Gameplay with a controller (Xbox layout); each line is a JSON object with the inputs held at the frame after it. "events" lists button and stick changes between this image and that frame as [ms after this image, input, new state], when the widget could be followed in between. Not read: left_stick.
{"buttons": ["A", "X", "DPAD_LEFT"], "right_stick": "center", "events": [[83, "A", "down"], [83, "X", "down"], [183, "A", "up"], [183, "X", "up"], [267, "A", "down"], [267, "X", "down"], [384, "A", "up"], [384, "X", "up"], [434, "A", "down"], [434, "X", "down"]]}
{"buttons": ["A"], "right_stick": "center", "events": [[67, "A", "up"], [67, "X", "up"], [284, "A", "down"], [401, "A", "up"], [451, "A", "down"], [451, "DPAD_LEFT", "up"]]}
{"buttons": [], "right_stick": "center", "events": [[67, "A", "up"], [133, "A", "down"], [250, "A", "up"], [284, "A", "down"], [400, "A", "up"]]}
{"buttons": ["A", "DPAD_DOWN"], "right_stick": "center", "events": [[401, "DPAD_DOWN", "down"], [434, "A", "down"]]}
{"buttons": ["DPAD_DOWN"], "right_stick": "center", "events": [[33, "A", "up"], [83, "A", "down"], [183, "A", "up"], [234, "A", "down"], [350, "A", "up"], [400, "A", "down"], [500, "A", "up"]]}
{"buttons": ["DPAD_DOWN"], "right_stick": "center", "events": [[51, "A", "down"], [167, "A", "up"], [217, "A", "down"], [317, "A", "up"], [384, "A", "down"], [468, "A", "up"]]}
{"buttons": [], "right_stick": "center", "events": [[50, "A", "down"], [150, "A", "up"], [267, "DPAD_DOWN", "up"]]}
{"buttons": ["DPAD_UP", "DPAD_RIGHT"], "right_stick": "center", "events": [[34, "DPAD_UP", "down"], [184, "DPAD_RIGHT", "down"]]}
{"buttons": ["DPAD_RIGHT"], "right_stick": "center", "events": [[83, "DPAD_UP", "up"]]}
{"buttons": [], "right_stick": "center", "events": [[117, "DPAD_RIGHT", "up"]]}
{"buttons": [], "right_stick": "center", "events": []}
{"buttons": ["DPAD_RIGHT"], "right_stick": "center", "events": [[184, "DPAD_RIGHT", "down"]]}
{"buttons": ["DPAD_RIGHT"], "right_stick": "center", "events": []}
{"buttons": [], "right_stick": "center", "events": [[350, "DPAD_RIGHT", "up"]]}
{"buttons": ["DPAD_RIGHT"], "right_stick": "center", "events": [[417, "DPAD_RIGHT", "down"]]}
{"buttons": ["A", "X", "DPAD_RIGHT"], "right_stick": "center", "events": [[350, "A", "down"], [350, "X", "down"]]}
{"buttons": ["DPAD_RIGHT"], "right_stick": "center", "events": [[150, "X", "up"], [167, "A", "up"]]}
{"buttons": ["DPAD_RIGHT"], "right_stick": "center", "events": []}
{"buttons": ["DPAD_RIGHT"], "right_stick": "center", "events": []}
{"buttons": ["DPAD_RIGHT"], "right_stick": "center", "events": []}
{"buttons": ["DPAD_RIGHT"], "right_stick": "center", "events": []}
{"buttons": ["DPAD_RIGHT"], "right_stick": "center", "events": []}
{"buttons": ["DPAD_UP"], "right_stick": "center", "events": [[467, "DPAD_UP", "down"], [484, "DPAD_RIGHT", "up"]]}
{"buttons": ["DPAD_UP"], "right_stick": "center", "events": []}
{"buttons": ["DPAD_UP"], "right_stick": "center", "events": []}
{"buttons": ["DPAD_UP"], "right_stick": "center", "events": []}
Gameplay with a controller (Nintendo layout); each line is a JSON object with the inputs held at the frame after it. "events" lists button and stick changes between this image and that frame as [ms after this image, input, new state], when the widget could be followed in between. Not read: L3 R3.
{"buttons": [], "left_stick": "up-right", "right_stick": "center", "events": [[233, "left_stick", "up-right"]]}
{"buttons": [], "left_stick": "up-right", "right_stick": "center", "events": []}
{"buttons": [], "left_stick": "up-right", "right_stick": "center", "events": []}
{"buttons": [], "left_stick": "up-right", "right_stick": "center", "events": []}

■ ■ ■

Instructions for the task:
From the listing above, count the lines that include the word "JSON" and give the total alone.

Solution:
2